Locate the line that contains "Kutscher ein imposantes zeit- und" in the entries below, then repeat it and every following line through the line that contains "ดำๆ ได้อย่างถูกต้อง", exactly, and no others.

☆ ☆ ☆ ☆ ☆ ☆ ☆

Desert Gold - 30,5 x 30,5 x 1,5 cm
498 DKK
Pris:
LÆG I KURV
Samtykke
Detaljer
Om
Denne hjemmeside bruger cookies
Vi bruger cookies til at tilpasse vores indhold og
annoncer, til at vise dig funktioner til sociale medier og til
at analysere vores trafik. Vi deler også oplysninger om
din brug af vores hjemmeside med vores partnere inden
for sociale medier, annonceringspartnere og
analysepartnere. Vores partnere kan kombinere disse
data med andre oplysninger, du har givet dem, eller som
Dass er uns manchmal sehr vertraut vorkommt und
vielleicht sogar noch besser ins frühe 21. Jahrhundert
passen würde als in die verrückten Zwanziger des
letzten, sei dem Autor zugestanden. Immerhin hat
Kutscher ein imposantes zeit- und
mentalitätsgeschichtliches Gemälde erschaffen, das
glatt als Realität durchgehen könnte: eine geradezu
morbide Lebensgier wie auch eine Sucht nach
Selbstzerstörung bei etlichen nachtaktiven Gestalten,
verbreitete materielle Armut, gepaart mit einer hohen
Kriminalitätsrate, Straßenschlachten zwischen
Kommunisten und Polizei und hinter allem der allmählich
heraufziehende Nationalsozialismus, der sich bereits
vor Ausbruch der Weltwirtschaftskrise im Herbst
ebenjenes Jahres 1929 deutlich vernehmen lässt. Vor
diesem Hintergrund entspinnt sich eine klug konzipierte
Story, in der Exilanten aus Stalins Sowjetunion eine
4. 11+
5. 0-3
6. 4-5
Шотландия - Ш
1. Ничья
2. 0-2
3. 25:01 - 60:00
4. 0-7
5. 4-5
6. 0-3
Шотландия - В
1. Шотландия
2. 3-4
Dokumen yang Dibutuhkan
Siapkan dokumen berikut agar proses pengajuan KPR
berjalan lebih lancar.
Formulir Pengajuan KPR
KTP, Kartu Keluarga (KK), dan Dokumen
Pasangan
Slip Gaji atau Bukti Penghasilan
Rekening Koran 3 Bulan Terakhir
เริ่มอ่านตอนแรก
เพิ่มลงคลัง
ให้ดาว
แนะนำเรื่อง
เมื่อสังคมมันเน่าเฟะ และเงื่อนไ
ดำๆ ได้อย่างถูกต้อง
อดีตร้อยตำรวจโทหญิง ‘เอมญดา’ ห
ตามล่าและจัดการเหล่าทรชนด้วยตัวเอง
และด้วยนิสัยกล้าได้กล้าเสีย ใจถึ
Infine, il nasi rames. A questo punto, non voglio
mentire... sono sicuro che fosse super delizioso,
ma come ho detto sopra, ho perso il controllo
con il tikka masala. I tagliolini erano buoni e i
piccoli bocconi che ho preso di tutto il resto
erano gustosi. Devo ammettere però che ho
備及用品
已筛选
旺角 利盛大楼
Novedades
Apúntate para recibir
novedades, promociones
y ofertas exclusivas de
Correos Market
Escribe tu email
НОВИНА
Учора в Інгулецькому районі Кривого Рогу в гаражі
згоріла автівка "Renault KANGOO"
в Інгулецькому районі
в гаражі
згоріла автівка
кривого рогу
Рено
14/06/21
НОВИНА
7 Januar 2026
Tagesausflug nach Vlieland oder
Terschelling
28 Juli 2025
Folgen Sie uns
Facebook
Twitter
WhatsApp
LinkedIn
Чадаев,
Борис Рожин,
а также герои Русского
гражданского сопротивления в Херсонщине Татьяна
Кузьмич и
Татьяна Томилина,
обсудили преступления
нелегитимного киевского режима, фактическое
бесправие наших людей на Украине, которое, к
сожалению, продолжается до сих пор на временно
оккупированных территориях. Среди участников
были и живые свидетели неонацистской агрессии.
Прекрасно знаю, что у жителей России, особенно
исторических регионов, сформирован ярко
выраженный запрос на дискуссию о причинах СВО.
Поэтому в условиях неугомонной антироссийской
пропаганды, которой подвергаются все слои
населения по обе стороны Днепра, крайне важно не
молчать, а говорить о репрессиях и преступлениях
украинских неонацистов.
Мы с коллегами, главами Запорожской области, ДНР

☆ ☆ ☆ ☆ ☆ ☆ ☆

=== SOLUTION TO THIS PROBLEM ===
Kutscher ein imposantes zeit- und
mentalitätsgeschichtliches Gemälde erschaffen, das
glatt als Realität durchgehen könnte: eine geradezu
morbide Lebensgier wie auch eine Sucht nach
Selbstzerstörung bei etlichen nachtaktiven Gestalten,
verbreitete materielle Armut, gepaart mit einer hohen
Kriminalitätsrate, Straßenschlachten zwischen
Kommunisten und Polizei und hinter allem der allmählich
heraufziehende Nationalsozialismus, der sich bereits
vor Ausbruch der Weltwirtschaftskrise im Herbst
ebenjenes Jahres 1929 deutlich vernehmen lässt. Vor
diesem Hintergrund entspinnt sich eine klug konzipierte
Story, in der Exilanten aus Stalins Sowjetunion eine
4. 11+
5. 0-3
6. 4-5
Шотландия - Ш
1. Ничья
2. 0-2
3. 25:01 - 60:00
4. 0-7
5. 4-5
6. 0-3
Шотландия - В
1. Шотландия
2. 3-4
Dokumen yang Dibutuhkan
Siapkan dokumen berikut agar proses pengajuan KPR
berjalan lebih lancar.
Formulir Pengajuan KPR
KTP, Kartu Keluarga (KK), dan Dokumen
Pasangan
Slip Gaji atau Bukti Penghasilan
Rekening Koran 3 Bulan Terakhir
เริ่มอ่านตอนแรก
เพิ่มลงคลัง
ให้ดาว
แนะนำเรื่อง
เมื่อสังคมมันเน่าเฟะ และเงื่อนไ
ดำๆ ได้อย่างถูกต้อง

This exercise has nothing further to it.